One of the first things Danowski taught his players was a lesson that applies to any sport: It’s one thing to have passion for the game and for your teammates, but don’t let emotion get the better of you.
“Emotion can take you so far, but at the end of the day it’s about execution,” he said “It’s about poise, it’s about your own preparation. The whole piece of throwing your whole identity into being an athlete… it is not who we are.
“There’s a fine line between being obsessed with your performance and with being an athlete, but also balancing it with the other things in your life. So one of the things I’ve learned when you leave here, I always tell them, ‘You’re gonna go on to do great things. This is a stepping stone … If you get a chance to be a champion, it’s awesome. But it doesn’t define who you are and who you’re going to become.”
In addressing the NFL and college football coaches on the 33rd Team Call, Danowski also talked about the fine line that all coaches walk.
“Nothing escapes me in terms of irony,” he said, recalling the feeling he had after winning his first championship at Duke in 2010. “It just struck me, all the great coaches who do unbelievable work but just never had the opportunity to coach at a place like Duke.”
Danowski doesn’t lose sight of the fact that even those coaches who find themselves in great places can miss out on glory by the slightest of margins. One tipped pass, a stop at the goal line. It doesn’t mean those coaches haven’t worked as hard as the most decorated coaches.
“When I was at Hofstra, we didn’t get a lot of credit for a lot of things,” Danowski said. “We would just shake our heads. Nobody knows. Nobody knows what you do during the week. The fires you put out. A bad week of practice. Some injuries. Whatever situations happen, Monday through Saturday, before game day. Nobody knows the time you put in, the sleep that you lose.
“And I think there’s so many great coaches out there – great leaders – great people involved in our business that just don’t get an opportunity, or just miss an opportunity.”
Once Danowski got the opportunity at Duke, one of his core principles was communication.
“I’d get the team together after practice and I’d say, ‘What’s pissing you off today? What’s making you angry?’ Danowski explained. “The thing is getting them to start to talk.”
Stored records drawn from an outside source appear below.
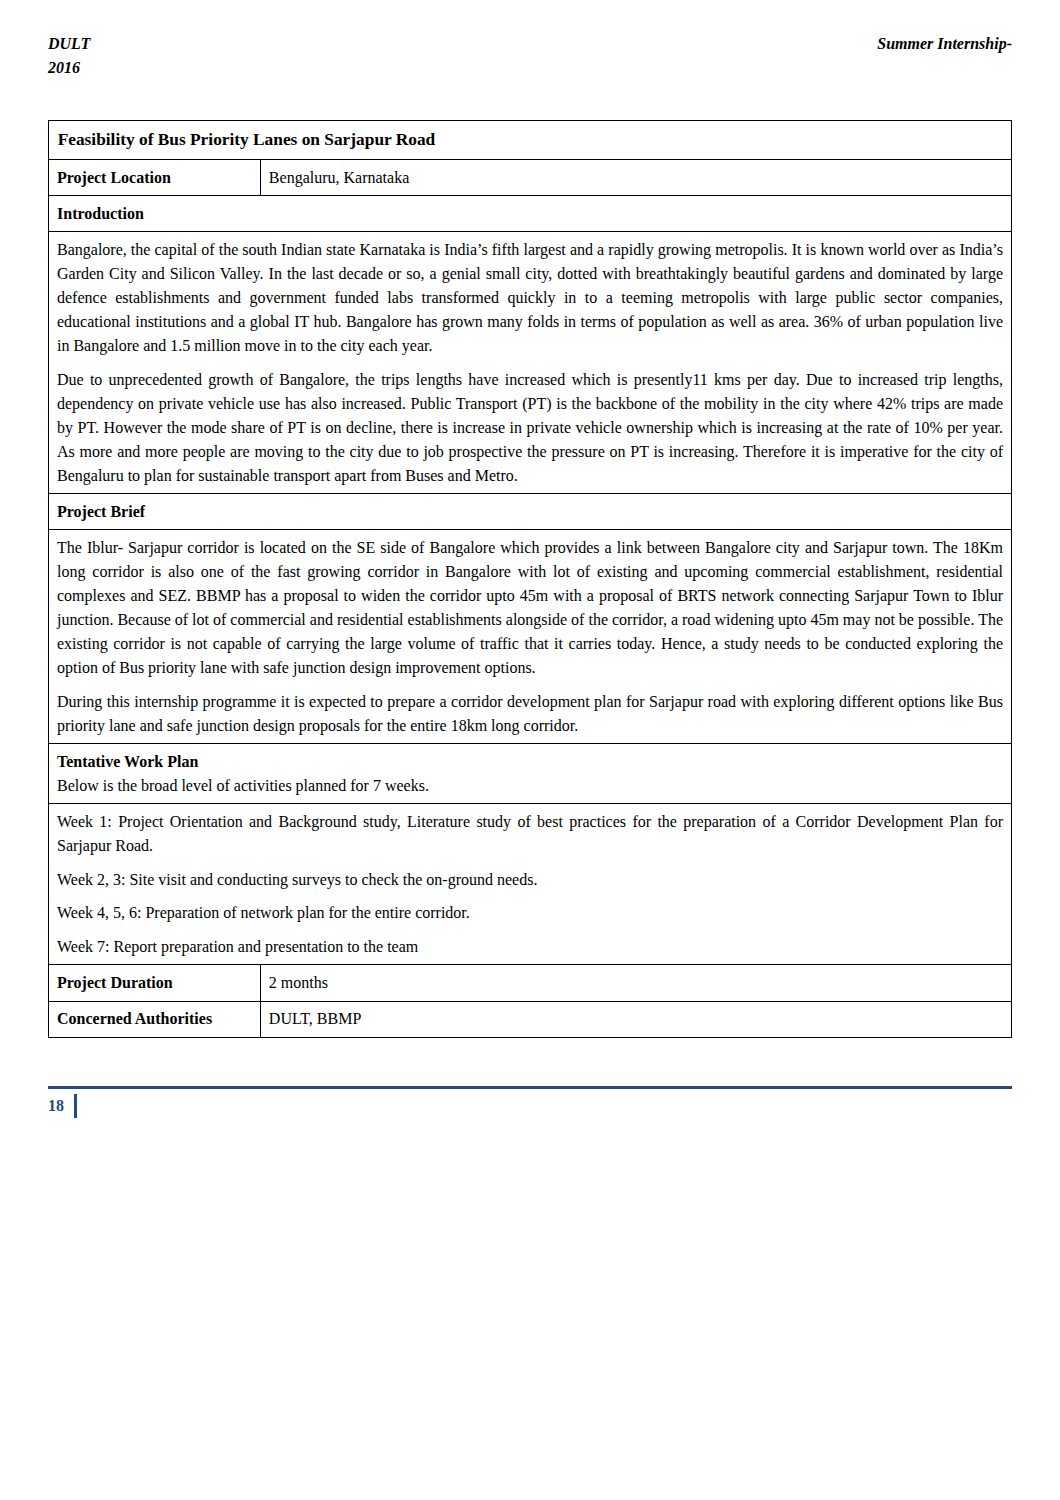DULT
2016
Summer Internship-
| Feasibility of Bus Priority Lanes on Sarjapur Road |
| Project Location | Bengaluru, Karnataka |
| Introduction |
| Bangalore, the capital of the south Indian state Karnataka is India’s fifth largest and a rapidly growing metropolis. It is known world over as India’s Garden City and Silicon Valley. In the last decade or so, a genial small city, dotted with breathtakingly beautiful gardens and dominated by large defence establishments and government funded labs transformed quickly in to a teeming metropolis with large public sector companies, educational institutions and a global IT hub. Bangalore has grown many folds in terms of population as well as area. 36% of urban population live in Bangalore and 1.5 million move in to the city each year. Due to unprecedented growth of Bangalore, the trips lengths have increased which is presently11 kms per day. Due to increased trip lengths, dependency on private vehicle use has also increased. Public Transport (PT) is the backbone of the mobility in the city where 42% trips are made by PT. However the mode share of PT is on decline, there is increase in private vehicle ownership which is increasing at the rate of 10% per year. As more and more people are moving to the city due to job prospective the pressure on PT is increasing. Therefore it is imperative for the city of Bengaluru to plan for sustainable transport apart from Buses and Metro. |
| Project Brief |
| The Iblur- Sarjapur corridor is located on the SE side of Bangalore which provides a link between Bangalore city and Sarjapur town. The 18Km long corridor is also one of the fast growing corridor in Bangalore with lot of existing and upcoming commercial establishment, residential complexes and SEZ. BBMP has a proposal to widen the corridor upto 45m with a proposal of BRTS network connecting Sarjapur Town to Iblur junction. Because of lot of commercial and residential establishments alongside of the corridor, a road widening upto 45m may not be possible. The existing corridor is not capable of carrying the large volume of traffic that it carries today. Hence, a study needs to be conducted exploring the option of Bus priority lane with safe junction design improvement options. During this internship programme it is expected to prepare a corridor development plan for Sarjapur road with exploring different options like Bus priority lane and safe junction design proposals for the entire 18km long corridor. |
| Tentative Work Plan Below is the broad level of activities planned for 7 weeks. |
| Week 1: Project Orientation and Background study, Literature study of best practices for the preparation of a Corridor Development Plan for Sarjapur Road. Week 2, 3: Site visit and conducting surveys to check the on-ground needs. Week 4, 5, 6: Preparation of network plan for the entire corridor. Week 7: Report preparation and presentation to the team |
| Project Duration | 2 months |
| Concerned Authorities | DULT, BBMP |
18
Danowski made sure his team understood that the locker room and the field are sanctuaries – places where his players can say whatever they want withouh being judged. Maybe a week after asking them what was pissing them off, he’d ask them what made them happy.
“We didn’t have all 45 talking,” Danowski said, “but we gave them the opportunity.
“Gotta teach them how to talk to each other. We didn’t do it to be phony. We wanted to open up these lines of communication and not keep things inside.”
Lastly, Danowski’s success at Duke was built on trust. He made sure the kids who had been through so much before he got there knew their place.
“It was really built on trust right away,” he said. “It was their team and their program, and they did have something to prove.”
Fifteen years after taking over at Duke, Danowski continues to help his players thrive.